SUPPLIED PASSAGE:
Content starts
From: José A . Romero L .
Subject: Re: Using tramp with sunrise-commander
Date: Tue, 30 Nov 2010 14:11:55 -0800 (PST)
User-agent: G2/1.0

On 30 Lis, 19:50, Haines Brown <hai...@HistoricalMaterialism.info>
wrote:
> José A. Romero L. <escherdra...@gmail.com> writes:
>
> > Could you please give
> > the latest version (4R340) a try and let me know if it works now?
>
> There may be the happy implication here I'm not just a Klutz ;-). I

Not a bit! - I hope I had more users like you. I suspect most people
who use this stuff do find bugs, but they go and fix them themselves,
and then they don't bother to report, leaving the bugs safe and sound
to thrive in the product :-\

> downloaded version $Rev: 340 $, which I suppose is 4R340, but because it
> will take a little time to test, which I can't spare at the moment, I'll
> have to get back to you shortly on the results.

OK

> Meanwhile, another problem. In sunrise-commander.el file it suggests
> that to syncronize panes I should type M-o. For me this does not work
> (it may at one point have worked, but not sure). When I attempt it, in
> the minibuffer I get:
>
>   Wrong type argument: window-live-p, #<window 106>
>
> And displayed in another buffer is:
>
>   Omitting...
>   Omitted 58 lines.
>   set: Wrong type argument: window-live-p, #<window 106> [6 times]
>   set: Wrong type argument: window-live-p, #<window 106>2010-11-06
(...)

Somehow you've managed to kill one of the sunrise windows. You could
do, for instance: C-x 0 C-x 3 g in one of the panes and you'd end up
with two windows that look like sunrise panes, but they are not. Does
pressing \ (backslash) before M-o help?

> Parenthetically:
(...)
> > "We who cut mere stones must always be envisioning cathedrals."
(...)
> visited it in ca. 1950, there was a family living at the bottom in a
> shack who were so poor their children had to share shoes. The head of
> the household quarried blocks of pink granite by hand (a very
> interesting procedure that I read about in historical accounts as far
> back as Ancient Egypt) for curbing. I don't know that he envisioned
> cathedrals as he worked! Wrong social class for that.
(...)

Funny that. Did you get to know the man?

Cheers,
--
José A. Romero L.
escherdragon at gmail
"We who cut mere stones must always be envisioning cathedrals."
Content ends
WORK TO COMPLETE:
In the reply about sunrise-commander, rewrite the part from "Somehow you've managed" up to and including "before M-o help?", changing "kill" to "close".

DATASET:
Content starts
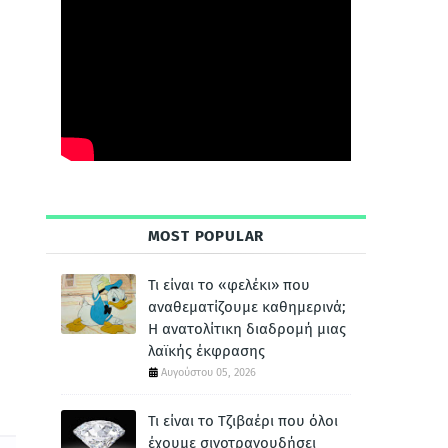
MOST POPULAR
Τι είναι το «φελέκι» που
αναθεματίζουμε καθημερινά;
Η ανατολίτικη διαδρομή μιας
λαϊκής έκφρασης
Αυγούστου 05, 2026
Τι είναι το Τζιβαέρι που όλοι
έχουμε σιγοτραγουδήσει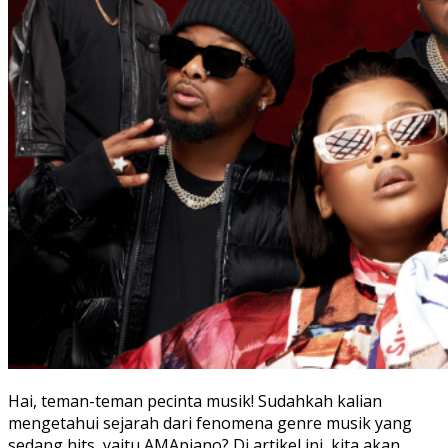
Hai, teman-teman pecinta musik! Sudahkah kalian
mengetahui sejarah dari fenomena genre musik yang
sedang hits, yaitu AMApiano? Di artikel ini, kita akan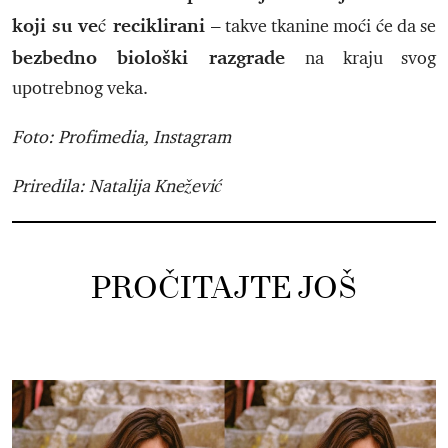
koji su već reciklirani –
takve tkanine moći će da se
bezbedno biološki razgrade
na kraju svog
upotrebnog veka.
Foto: Profimedia, Instagram
Priredila: Natalija Knežević
PROČITAJTE JOŠ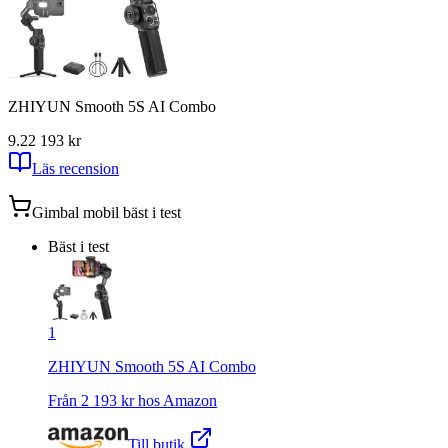
ZHIYUN Smooth 5S AI Combo
9.2
2 193
kr
Läs recension
Gimbal mobil
bäst i test
Bäst i test
1
ZHIYUN Smooth 5S AI Combo
Från
2 193
kr hos
Amazon
Till butik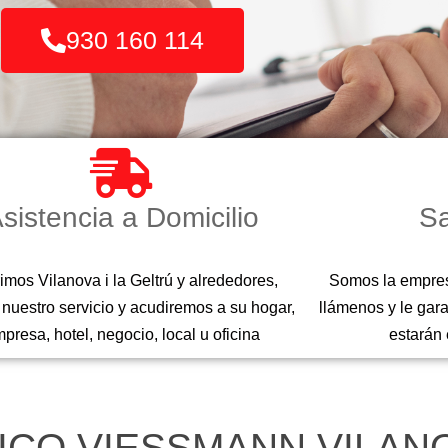
930 160 114
sistencia a Domicilio
Sa
imos Vilanova i la Geltrú y alrededores,
Somos la empresa
e nuestro servicio y acudiremos a su hogar,
llámenos y le gar
presa, hotel, negocio, local u oficina
estarán
ICO VIESSMANN VILANO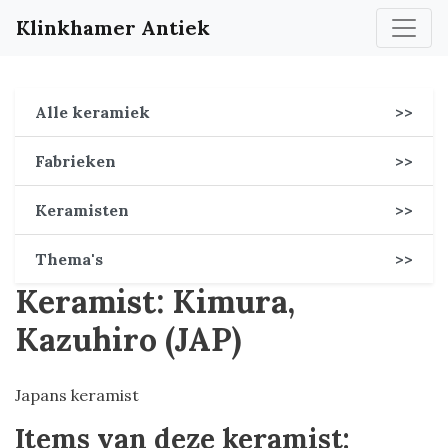
Klinkhamer Antiek
Alle keramiek
>>
Fabrieken
>>
Keramisten
>>
Thema's
>>
Keramist: Kimura,
Kazuhiro (JAP)
Japans keramist
Items van deze keramist:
Content ends
TASK ANSWER:
Somehow you've managed to close one of the sunrise windows. You could
do, for instance: C-x 0 C-x 3 g in one of the panes and you'd end up
with two windows that look like sunrise panes, but they are not. Does
pressing \ (backslash) before M-o help?